Copy out the lines of the listing below, starting with the line that contains "Diabetes Management API" and going on through the line that contains "- глюкоза измеряется", changing nothing.
________________________________________
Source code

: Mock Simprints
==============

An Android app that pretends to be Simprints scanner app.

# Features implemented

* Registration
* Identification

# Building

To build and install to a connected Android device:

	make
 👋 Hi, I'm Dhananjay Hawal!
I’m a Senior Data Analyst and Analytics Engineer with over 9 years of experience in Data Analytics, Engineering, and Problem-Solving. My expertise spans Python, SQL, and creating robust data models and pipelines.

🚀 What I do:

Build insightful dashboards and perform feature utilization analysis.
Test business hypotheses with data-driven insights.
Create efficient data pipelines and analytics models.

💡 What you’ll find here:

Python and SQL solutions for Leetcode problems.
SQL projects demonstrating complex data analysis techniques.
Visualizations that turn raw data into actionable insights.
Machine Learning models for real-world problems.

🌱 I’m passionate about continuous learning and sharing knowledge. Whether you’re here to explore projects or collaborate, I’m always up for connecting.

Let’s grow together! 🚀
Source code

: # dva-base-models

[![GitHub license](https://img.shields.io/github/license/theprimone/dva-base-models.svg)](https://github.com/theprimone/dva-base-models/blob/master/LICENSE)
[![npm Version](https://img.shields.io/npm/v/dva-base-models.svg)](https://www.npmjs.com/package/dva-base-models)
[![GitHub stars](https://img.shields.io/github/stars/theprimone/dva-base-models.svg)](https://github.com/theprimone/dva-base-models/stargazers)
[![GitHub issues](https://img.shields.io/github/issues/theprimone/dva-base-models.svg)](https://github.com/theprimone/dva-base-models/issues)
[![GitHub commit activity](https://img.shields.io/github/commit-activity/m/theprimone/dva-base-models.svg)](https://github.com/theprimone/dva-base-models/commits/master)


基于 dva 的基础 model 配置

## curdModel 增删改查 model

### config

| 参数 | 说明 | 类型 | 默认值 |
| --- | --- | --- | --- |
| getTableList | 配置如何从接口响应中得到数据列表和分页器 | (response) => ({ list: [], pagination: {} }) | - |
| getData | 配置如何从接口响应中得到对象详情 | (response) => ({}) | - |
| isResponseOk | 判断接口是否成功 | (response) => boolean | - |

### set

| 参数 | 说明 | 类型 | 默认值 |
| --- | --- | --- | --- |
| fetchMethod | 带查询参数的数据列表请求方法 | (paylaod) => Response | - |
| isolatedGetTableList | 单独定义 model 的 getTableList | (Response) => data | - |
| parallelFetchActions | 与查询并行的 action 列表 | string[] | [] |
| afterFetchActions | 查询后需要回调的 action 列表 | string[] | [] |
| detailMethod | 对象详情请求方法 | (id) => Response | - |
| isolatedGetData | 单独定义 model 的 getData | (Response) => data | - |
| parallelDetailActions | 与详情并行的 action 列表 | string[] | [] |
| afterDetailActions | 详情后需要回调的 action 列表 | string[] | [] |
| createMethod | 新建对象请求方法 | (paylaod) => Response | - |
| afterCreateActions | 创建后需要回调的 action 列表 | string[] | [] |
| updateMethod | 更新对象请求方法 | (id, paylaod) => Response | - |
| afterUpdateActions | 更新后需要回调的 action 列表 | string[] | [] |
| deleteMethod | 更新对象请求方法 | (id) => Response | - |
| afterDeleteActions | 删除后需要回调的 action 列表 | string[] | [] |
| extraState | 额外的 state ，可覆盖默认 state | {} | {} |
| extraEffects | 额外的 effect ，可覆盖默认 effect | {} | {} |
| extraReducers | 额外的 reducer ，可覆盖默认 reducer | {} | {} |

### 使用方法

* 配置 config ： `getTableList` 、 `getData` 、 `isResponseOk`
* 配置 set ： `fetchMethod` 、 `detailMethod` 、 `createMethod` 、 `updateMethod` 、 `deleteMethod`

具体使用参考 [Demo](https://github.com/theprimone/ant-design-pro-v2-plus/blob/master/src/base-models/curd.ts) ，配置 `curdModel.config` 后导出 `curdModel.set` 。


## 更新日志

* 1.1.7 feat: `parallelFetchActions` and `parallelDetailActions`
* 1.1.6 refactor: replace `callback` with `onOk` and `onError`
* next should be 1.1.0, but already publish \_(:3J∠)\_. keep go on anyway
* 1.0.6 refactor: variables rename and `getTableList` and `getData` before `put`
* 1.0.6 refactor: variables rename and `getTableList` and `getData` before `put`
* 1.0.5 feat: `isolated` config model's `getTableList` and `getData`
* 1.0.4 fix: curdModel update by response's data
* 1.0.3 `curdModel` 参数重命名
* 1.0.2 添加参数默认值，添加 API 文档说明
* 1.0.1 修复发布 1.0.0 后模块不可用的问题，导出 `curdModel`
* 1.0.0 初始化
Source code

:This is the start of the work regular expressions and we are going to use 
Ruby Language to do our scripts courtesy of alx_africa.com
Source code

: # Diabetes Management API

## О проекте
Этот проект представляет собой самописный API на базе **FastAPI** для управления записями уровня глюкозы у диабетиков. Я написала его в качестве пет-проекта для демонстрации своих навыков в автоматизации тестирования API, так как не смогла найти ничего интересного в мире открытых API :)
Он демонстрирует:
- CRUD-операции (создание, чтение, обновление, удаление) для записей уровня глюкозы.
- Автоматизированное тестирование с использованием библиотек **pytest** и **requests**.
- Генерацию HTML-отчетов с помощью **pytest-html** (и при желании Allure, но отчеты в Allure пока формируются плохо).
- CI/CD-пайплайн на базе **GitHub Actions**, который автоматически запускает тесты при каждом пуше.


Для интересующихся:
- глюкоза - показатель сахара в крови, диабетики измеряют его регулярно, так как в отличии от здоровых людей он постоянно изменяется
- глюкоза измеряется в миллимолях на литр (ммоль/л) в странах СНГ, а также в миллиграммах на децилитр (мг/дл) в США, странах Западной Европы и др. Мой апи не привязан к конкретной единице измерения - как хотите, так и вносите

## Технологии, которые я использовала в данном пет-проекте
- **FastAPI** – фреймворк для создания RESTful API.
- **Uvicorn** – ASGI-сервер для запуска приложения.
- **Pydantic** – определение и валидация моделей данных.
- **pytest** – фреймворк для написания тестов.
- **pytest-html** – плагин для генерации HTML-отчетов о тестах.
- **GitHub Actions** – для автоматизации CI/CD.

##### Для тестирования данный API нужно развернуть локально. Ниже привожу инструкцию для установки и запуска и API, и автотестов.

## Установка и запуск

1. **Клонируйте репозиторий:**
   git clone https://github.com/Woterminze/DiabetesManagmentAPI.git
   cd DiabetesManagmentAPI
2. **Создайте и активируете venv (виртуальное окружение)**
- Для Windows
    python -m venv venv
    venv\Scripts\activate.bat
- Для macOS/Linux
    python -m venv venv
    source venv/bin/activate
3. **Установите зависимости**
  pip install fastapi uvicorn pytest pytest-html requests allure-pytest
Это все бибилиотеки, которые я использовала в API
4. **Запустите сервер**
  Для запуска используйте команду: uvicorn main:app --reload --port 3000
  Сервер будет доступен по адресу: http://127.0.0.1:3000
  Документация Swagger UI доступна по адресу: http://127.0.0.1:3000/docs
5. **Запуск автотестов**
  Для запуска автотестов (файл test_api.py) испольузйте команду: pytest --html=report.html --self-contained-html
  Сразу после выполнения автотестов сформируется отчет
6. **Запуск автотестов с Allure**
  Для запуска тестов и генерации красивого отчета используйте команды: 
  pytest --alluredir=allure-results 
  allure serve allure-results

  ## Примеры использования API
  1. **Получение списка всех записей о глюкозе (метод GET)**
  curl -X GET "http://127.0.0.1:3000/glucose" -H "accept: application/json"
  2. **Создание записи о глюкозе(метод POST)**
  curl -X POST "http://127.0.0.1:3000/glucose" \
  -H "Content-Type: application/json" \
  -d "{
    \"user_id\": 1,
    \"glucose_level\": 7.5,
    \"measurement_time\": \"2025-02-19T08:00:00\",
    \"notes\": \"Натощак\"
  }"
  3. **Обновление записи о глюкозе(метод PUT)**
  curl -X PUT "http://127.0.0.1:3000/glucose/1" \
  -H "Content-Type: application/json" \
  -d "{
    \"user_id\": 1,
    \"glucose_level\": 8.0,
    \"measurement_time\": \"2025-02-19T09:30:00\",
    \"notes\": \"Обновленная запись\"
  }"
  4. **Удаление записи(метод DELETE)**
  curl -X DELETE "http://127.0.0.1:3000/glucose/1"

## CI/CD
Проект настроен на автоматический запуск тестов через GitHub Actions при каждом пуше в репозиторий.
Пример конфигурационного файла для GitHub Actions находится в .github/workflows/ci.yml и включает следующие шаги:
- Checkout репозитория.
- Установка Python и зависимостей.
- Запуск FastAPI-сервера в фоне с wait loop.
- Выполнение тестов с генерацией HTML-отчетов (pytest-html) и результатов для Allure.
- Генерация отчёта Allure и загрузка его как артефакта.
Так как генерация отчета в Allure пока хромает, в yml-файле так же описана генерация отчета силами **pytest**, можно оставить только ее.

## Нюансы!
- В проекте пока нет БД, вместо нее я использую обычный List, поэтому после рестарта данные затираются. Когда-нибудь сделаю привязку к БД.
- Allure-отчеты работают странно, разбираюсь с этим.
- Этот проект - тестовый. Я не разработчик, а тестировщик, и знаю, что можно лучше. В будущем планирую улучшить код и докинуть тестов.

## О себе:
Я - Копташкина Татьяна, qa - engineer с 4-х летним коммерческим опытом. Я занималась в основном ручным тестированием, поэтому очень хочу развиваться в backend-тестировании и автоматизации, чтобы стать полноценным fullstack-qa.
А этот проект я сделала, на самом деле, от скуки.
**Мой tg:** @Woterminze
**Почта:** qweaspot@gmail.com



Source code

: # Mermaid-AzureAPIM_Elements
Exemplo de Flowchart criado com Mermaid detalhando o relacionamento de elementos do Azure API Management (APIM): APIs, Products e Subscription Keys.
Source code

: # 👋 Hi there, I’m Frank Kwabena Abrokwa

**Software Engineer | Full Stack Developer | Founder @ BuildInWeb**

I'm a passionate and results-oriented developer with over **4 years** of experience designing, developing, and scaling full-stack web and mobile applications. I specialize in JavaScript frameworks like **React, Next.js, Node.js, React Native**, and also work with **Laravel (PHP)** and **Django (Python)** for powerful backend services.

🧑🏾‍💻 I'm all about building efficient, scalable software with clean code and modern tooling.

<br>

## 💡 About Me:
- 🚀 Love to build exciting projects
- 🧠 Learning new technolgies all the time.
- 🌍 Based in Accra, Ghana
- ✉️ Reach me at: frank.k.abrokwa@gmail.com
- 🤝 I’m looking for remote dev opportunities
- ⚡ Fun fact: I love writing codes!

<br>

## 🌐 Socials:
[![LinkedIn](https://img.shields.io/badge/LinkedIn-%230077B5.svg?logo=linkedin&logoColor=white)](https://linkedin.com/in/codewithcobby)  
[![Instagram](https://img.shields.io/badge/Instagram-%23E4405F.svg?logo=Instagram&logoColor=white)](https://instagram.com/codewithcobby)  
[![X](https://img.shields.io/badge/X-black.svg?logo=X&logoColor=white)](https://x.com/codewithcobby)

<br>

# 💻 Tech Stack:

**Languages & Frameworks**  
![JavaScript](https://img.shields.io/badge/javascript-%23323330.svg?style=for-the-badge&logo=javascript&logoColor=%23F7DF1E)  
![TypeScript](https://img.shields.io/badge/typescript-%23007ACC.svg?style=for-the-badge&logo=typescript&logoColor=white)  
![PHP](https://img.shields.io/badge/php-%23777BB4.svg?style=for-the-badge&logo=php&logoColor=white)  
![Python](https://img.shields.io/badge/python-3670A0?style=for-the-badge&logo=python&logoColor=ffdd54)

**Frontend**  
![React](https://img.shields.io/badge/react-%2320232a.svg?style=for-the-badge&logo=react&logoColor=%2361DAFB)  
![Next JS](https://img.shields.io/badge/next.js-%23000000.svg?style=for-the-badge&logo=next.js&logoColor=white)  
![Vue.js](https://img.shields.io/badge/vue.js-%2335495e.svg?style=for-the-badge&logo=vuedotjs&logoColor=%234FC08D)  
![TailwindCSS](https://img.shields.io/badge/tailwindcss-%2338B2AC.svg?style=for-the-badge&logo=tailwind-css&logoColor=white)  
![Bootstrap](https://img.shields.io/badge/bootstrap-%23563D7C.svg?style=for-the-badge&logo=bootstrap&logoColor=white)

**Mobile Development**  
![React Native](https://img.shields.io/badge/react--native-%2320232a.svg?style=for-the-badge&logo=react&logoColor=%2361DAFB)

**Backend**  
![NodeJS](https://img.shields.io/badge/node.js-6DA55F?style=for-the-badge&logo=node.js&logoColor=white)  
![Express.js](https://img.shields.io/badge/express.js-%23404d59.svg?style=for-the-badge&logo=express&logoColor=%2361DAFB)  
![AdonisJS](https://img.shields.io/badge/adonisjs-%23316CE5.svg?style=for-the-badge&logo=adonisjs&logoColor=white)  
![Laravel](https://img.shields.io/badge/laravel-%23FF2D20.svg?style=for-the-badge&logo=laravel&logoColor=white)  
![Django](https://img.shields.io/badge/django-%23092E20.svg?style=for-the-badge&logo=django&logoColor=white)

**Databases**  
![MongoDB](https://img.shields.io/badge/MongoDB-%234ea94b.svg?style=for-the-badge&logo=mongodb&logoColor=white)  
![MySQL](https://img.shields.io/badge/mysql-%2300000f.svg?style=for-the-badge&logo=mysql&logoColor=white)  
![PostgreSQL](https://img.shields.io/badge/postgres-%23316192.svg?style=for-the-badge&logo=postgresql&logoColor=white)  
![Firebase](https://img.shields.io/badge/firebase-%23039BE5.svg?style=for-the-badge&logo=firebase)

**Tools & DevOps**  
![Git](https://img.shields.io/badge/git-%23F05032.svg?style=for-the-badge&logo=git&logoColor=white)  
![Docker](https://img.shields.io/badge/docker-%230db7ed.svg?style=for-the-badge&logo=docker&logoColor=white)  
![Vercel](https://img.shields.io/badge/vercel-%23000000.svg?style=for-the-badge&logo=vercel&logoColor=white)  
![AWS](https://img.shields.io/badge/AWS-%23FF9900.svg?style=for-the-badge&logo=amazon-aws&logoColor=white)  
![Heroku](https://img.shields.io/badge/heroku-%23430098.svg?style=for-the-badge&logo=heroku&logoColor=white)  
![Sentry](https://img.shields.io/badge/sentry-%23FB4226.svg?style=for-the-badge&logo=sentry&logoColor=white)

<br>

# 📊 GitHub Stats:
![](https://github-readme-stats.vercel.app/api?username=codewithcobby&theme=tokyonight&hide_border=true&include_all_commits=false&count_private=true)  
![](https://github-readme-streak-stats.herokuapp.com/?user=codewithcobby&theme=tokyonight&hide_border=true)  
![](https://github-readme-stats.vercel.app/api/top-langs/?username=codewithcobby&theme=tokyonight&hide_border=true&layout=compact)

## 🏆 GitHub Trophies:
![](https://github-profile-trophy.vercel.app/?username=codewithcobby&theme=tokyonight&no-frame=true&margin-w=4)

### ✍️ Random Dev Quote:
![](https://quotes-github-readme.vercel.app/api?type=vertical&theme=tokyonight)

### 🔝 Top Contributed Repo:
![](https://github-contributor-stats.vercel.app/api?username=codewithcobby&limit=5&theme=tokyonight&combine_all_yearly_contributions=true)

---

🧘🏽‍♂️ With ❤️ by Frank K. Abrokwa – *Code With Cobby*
________________________________________
* **Task result**
: # Diabetes Management API

## О проекте
Этот проект представляет собой самописный API на базе **FastAPI** для управления записями уровня глюкозы у диабетиков. Я написала его в качестве пет-проекта для демонстрации своих навыков в автоматизации тестирования API, так как не смогла найти ничего интересного в мире открытых API :)
Он демонстрирует:
- CRUD-операции (создание, чтение, обновление, удаление) для записей уровня глюкозы.
- Автоматизированное тестирование с использованием библиотек **pytest** и **requests**.
- Генерацию HTML-отчетов с помощью **pytest-html** (и при желании Allure, но отчеты в Allure пока формируются плохо).
- CI/CD-пайплайн на базе **GitHub Actions**, который автоматически запускает тесты при каждом пуше.


Для интересующихся:
- глюкоза - показатель сахара в крови, диабетики измеряют его регулярно, так как в отличии от здоровых людей он постоянно изменяется
- глюкоза измеряется в миллимолях на литр (ммоль/л) в странах СНГ, а также в миллиграммах на децилитр (мг/дл) в США, странах Западной Европы и др. Мой апи не привязан к конкретной единице измерения - как хотите, так и вносите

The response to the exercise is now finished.